So let us fight together with Israel, with our Zionist brothers against all anti-Zionists….
— Manifesto of Anders Behring Breivik
War-making storylines tend to lose their steam. Sustained warfare requires more than just a plausible Evil Doer. A credible narrative is also essential. To remind us who to hate, who better than a murderous Nordic Muslim-hater?
Far-fetched? How many Americans had heard of the Taliban before March 2001 when destruction of the ancient Buddhas at Bamiyan was reported worldwide as a ‘Cultural Holocaust’? Voila! An Evil Doer brand emerged and was soon repackaged as Islamo-fascism.
Six months later, an attack on U.S. soil left little doubt that outraged Americans would be provoked to war. Combine an emotionally wrenching mass murder with manipulated intelligence and an invasion was assured—of Iraq. That miscue required sophisticated pre-staging.
Residents of Washington, DC well recall the sniper attacks that left ten dead during the October 2002 lead-up to a Senate vote on a war resolution sponsored by Jewish Zionist Senator Joe Lieberman. Those well-timed murders ensured a heightened sense of insecurity and helped ratchet up the requisite hatred—to invade a nation that played no role in 911.
Remember the Times Square Terrorist? A car belonging to a Muslim was found with two WalMart propane tanks, an alarm clock, a box of fireworks and some fertilizer. When? In May 2010 during the lead-up to a UN vote on a nuclear-free Middle East—opposed by Israel.
To sustain hate requires a sustained stream of plausible reasons to hate. Plus careful maintenance of a ‘generally accepted truth’ that keeps attention focused on a credible threat.
Preparing the Minds
Islamo-phobia was a fresh threat when it first appeared in a 1993 article in Foreign Affairs. Yet it dates from 1990 when Princeton Islamic scholar Bernard Lewis, an avid Zionist, touted “The Roots of Muslim Rage.” By 1996, Harvard Professor Samuel Huntington was ready to publish The Clash of Civilizations and the Remaking of World Order.
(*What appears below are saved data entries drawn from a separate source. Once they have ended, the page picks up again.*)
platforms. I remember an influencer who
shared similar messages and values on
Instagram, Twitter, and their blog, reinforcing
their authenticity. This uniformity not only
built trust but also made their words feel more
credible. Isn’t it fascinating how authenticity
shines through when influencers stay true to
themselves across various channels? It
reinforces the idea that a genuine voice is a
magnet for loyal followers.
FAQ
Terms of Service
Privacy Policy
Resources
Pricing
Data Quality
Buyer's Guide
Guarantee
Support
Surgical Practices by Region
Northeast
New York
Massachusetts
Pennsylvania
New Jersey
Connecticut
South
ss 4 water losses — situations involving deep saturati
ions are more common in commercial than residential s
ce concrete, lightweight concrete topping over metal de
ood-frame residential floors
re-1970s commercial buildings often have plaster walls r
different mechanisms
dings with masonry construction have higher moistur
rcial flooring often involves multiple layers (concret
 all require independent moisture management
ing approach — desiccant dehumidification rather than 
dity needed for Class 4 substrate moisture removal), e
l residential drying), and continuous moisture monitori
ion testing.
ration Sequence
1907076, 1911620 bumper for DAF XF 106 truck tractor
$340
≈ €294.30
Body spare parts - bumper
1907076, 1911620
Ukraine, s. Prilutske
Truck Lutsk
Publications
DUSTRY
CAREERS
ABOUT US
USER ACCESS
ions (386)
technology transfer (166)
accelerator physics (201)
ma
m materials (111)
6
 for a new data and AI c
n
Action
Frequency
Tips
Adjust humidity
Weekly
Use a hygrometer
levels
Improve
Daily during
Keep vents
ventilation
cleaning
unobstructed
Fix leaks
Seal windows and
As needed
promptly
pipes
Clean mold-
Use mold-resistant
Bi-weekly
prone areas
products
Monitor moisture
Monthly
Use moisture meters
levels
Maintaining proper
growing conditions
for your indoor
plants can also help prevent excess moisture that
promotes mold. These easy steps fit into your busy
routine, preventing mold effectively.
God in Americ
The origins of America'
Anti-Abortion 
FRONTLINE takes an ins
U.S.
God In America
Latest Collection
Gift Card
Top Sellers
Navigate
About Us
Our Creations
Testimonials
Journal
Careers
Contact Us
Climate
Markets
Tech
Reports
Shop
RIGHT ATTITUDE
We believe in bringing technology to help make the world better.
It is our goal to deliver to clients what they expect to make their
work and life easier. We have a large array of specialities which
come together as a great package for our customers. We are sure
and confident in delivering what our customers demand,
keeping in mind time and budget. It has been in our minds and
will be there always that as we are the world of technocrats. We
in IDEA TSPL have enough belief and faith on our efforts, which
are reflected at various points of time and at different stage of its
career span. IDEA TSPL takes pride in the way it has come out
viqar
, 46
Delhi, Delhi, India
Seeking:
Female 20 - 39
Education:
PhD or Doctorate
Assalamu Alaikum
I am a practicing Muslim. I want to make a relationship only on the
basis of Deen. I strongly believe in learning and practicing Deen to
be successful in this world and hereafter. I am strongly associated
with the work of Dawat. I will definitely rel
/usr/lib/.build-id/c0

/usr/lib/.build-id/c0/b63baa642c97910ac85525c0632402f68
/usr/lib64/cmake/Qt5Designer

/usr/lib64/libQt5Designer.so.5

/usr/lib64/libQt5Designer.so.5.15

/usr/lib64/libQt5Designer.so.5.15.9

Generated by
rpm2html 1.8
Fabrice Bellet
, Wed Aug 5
With more than 100 nongovernmental organizations promoting The Clash, Americans experienced a seamless segue from an old narrative to a new. Without missing a beat in Pentagon spending, we ended a global Cold War and, by consensus, began a global War on Terrorism.
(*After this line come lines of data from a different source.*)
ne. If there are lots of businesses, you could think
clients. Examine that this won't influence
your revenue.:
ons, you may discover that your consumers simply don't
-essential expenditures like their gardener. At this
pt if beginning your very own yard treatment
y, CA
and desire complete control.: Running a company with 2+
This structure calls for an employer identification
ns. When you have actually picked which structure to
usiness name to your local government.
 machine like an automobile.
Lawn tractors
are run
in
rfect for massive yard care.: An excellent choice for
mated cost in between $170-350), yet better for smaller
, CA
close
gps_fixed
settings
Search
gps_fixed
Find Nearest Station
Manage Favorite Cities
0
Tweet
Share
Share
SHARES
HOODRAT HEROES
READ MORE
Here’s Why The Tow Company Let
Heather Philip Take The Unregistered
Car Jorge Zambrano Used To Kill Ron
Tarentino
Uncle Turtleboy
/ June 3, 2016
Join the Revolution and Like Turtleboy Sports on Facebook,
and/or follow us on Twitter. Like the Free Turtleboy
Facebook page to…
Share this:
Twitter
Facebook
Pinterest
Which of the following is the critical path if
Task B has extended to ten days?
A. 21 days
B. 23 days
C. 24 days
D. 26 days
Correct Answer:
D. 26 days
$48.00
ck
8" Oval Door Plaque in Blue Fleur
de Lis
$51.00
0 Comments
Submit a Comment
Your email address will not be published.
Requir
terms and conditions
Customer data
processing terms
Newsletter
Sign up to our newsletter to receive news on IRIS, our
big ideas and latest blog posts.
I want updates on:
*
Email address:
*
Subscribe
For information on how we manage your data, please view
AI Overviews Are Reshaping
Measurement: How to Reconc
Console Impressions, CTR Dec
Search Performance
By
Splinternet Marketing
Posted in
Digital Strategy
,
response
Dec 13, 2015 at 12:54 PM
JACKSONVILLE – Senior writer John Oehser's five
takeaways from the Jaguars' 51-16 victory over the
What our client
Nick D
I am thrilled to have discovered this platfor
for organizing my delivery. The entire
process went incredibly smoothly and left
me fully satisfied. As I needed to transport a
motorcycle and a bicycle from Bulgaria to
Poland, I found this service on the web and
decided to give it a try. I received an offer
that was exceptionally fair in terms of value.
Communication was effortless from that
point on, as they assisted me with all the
Huntington argued that cultural and religious identities would emerge as the primary source of conflict. To gain traction, The Clash consensus required a series of events that could be plausibly blamed on Muslim Evil Doers. That was 15 years ago—a long time to sustain a storyline.
With Osama bin Laden dead and war-weary Americans nearing the tenth anniversary of 911, The Narrative was losing its punch. Plus the storytellers face a transparency problem: Intelligence agencies worldwide have identified pro-Israelis as the common source of the manipulated intelligence that induced the invasion of Iraq.
What’s a Zionist to do? Answer: look to past successes.
Timing is Everything
Ten days prior to 911, Tel Aviv announced a $1 million grant to Israeli super-spy Jonathan Pollard. Why then? The timing suggests Tel Aviv was signaling its operatives and sayanim (Hebrew for volunteers).
The Norwegian shooter is akin to the narrative-advancing snipers who emerged in the lead-up to the Senate vote authorizing the U.S. military to invade Iraq. In the lead-up to next month’s UN vote on statehood for Palestine, the carnage in Norway freshened up a stale storyline.
This latest mass murder was committed on the 65thanniversary of the bombing of the King David Hotel in Tel Aviv. That mass murder was an operation of the Irgun, Zionist-terrorist predecessors to the Likud Party of today’s Benjamin Netanyahu.
The same night that Israel launched its Six-Day War in June 1967, Irgun operative Mathilde Krim was continuing her torrid affair with President Lyndon Johnson—in the White House. Why then? Because that land grab ensured the roots of the Muslim rage required to shape future events.
Why would a Norwegian Zionist target Norwegians? For the same reason that Irgun Zionist Menachem Begin murdered Jews in the King David Hotel: to advance a narrative.
In September 2000, Likud Prime Minister Ariel Sharon led a provocative march to Jerusalem’s Temple Mount. When, after a year of calm, suicide bombings recommenced, Sharon and Netanyahu warned that only when Americans “feel our pain” would we appreciate their plight. To feel Israel’s pain, they said, would require that America lose 4,500 to 5,000 to terrorism, the initial estimate of those lives lost to a mass murder one year later.
The well-timed operation in Norway turned to mass murder as a means to remake the world order in plain sight. Those complicit specialize in maintaining a storyline that dates from when the medieval Crusades pit Christians against Muslims.
Absent the success of such deceit, we may forget whom to hate.